● **AIM OF THE TASK**
Exactly as written, retype all of the records that come next.

· · ·

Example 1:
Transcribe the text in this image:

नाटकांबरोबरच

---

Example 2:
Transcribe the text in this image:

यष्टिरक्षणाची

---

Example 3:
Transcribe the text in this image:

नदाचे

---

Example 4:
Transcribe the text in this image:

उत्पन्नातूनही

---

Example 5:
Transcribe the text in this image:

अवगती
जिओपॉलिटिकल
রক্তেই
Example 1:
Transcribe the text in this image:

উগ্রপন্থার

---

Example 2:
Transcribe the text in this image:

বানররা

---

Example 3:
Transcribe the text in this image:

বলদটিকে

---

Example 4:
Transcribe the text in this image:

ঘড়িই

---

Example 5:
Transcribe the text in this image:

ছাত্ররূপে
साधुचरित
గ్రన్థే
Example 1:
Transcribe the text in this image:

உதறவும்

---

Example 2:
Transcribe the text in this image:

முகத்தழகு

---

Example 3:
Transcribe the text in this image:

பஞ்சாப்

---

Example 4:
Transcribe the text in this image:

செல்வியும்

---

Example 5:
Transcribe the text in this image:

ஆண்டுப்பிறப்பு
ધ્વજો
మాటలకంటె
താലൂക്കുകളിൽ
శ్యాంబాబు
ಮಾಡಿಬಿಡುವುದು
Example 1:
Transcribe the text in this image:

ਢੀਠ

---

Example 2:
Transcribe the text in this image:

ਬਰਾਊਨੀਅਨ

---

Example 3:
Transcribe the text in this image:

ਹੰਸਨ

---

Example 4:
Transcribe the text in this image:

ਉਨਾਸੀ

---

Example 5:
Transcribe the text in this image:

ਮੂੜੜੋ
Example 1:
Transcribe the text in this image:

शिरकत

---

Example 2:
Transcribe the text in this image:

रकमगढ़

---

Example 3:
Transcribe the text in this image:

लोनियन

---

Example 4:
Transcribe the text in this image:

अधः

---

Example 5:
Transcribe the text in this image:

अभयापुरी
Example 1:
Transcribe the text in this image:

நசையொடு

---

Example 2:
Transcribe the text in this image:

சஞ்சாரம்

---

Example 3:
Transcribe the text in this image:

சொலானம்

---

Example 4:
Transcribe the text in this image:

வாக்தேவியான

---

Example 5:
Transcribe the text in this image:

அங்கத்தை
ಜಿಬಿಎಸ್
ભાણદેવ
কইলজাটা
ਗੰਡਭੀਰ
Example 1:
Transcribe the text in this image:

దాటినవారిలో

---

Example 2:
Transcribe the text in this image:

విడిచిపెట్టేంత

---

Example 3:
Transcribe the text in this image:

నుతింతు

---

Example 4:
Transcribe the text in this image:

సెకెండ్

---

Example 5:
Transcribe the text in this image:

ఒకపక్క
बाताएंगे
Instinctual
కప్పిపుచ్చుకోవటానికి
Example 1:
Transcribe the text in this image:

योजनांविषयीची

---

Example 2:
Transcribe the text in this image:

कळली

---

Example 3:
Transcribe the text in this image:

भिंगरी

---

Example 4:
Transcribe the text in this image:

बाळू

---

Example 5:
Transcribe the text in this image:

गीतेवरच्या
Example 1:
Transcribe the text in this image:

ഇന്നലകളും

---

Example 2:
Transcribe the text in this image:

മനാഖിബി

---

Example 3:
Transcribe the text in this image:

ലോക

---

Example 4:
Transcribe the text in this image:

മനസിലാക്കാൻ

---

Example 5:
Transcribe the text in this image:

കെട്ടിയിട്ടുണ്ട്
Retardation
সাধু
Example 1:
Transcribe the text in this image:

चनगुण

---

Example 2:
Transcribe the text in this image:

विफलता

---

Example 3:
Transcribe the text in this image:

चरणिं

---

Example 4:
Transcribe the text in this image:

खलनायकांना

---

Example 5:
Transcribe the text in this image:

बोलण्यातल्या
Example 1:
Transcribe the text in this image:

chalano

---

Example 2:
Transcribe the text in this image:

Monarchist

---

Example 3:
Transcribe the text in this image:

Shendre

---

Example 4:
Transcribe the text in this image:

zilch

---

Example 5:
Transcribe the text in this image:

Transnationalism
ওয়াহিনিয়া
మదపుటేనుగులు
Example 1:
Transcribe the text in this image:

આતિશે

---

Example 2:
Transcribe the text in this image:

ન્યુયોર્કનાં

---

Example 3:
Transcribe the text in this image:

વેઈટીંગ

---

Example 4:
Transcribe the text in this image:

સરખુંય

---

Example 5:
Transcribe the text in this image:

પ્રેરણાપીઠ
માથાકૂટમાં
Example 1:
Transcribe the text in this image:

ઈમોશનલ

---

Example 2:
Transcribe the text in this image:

· · ·

● **TASK OUTPUT**
Example 1:
Transcribe the text in this image:

नाटकांबरोबरच

---

Example 2:
Transcribe the text in this image:

यष्टिरक्षणाची

---

Example 3:
Transcribe the text in this image:

नदाचे

---

Example 4:
Transcribe the text in this image:

उत्पन्नातूनही

---

Example 5:
Transcribe the text in this image:

अवगती
जिओपॉलिटिकल
রক্তেই
Example 1:
Transcribe the text in this image:

উগ্রপন্থার

---

Example 2:
Transcribe the text in this image:

বানররা

---

Example 3:
Transcribe the text in this image:

বলদটিকে

---

Example 4:
Transcribe the text in this image:

ঘড়িই

---

Example 5:
Transcribe the text in this image:

ছাত্ররূপে
साधुचरित
గ్రన్థే
Example 1:
Transcribe the text in this image:

உதறவும்

---

Example 2:
Transcribe the text in this image:

முகத்தழகு

---

Example 3:
Transcribe the text in this image:

பஞ்சாப்

---

Example 4:
Transcribe the text in this image:

செல்வியும்

---

Example 5:
Transcribe the text in this image:

ஆண்டுப்பிறப்பு
ધ્વજો
మాటలకంటె
താലൂക്കുകളിൽ
శ్యాంబాబు
ಮಾಡಿಬಿಡುವುದು
Example 1:
Transcribe the text in this image:

ਢੀਠ

---

Example 2:
Transcribe the text in this image:

ਬਰਾਊਨੀਅਨ

---

Example 3:
Transcribe the text in this image:

ਹੰਸਨ

---

Example 4:
Transcribe the text in this image:

ਉਨਾਸੀ

---

Example 5:
Transcribe the text in this image:

ਮੂੜੜੋ
Example 1:
Transcribe the text in this image:

शिरकत

---

Example 2:
Transcribe the text in this image:

रकमगढ़

---

Example 3:
Transcribe the text in this image:

लोनियन

---

Example 4:
Transcribe the text in this image:

अधः

---

Example 5:
Transcribe the text in this image:

अभयापुरी
Example 1:
Transcribe the text in this image:

நசையொடு

---

Example 2:
Transcribe the text in this image:

சஞ்சாரம்

---

Example 3:
Transcribe the text in this image:

சொலானம்

---

Example 4:
Transcribe the text in this image:

வாக்தேவியான

---

Example 5:
Transcribe the text in this image:

அங்கத்தை
ಜಿಬಿಎಸ್
ભાણદેવ
কইলজাটা
ਗੰਡਭੀਰ
Example 1:
Transcribe the text in this image:

దాటినవారిలో

---

Example 2:
Transcribe the text in this image:

విడిచిపెట్టేంత

---

Example 3:
Transcribe the text in this image:

నుతింతు

---

Example 4:
Transcribe the text in this image:

సెకెండ్

---

Example 5:
Transcribe the text in this image:

ఒకపక్క
बाताएंगे
Instinctual
కప్పిపుచ్చుకోవటానికి
Example 1:
Transcribe the text in this image:

योजनांविषयीची

---

Example 2:
Transcribe the text in this image:

कळली

---

Example 3:
Transcribe the text in this image:

भिंगरी

---

Example 4:
Transcribe the text in this image:

बाळू

---

Example 5:
Transcribe the text in this image:

गीतेवरच्या
Example 1:
Transcribe the text in this image:

ഇന്നലകളും

---

Example 2:
Transcribe the text in this image:

മനാഖിബി

---

Example 3:
Transcribe the text in this image:

ലോക

---

Example 4:
Transcribe the text in this image:

മനസിലാക്കാൻ

---

Example 5:
Transcribe the text in this image:

കെട്ടിയിട്ടുണ്ട്
Retardation
সাধু
Example 1:
Transcribe the text in this image:

चनगुण

---

Example 2:
Transcribe the text in this image:

विफलता

---

Example 3:
Transcribe the text in this image:

चरणिं

---

Example 4:
Transcribe the text in this image:

खलनायकांना

---

Example 5:
Transcribe the text in this image:

बोलण्यातल्या
Example 1:
Transcribe the text in this image:

chalano

---

Example 2:
Transcribe the text in this image:

Monarchist

---

Example 3:
Transcribe the text in this image:

Shendre

---

Example 4:
Transcribe the text in this image:

zilch

---

Example 5:
Transcribe the text in this image:

Transnationalism
ওয়াহিনিয়া
మదపుటేనుగులు
Example 1:
Transcribe the text in this image:

આતિશે

---

Example 2:
Transcribe the text in this image:

ન્યુયોર્કનાં

---

Example 3:
Transcribe the text in this image:

વેઈટીંગ

---

Example 4:
Transcribe the text in this image:

સરખુંય

---

Example 5:
Transcribe the text in this image:

પ્રેરણાપીઠ
માથાકૂટમાં
Example 1:
Transcribe the text in this image:

ઈમોશનલ

---

Example 2:
Transcribe the text in this image:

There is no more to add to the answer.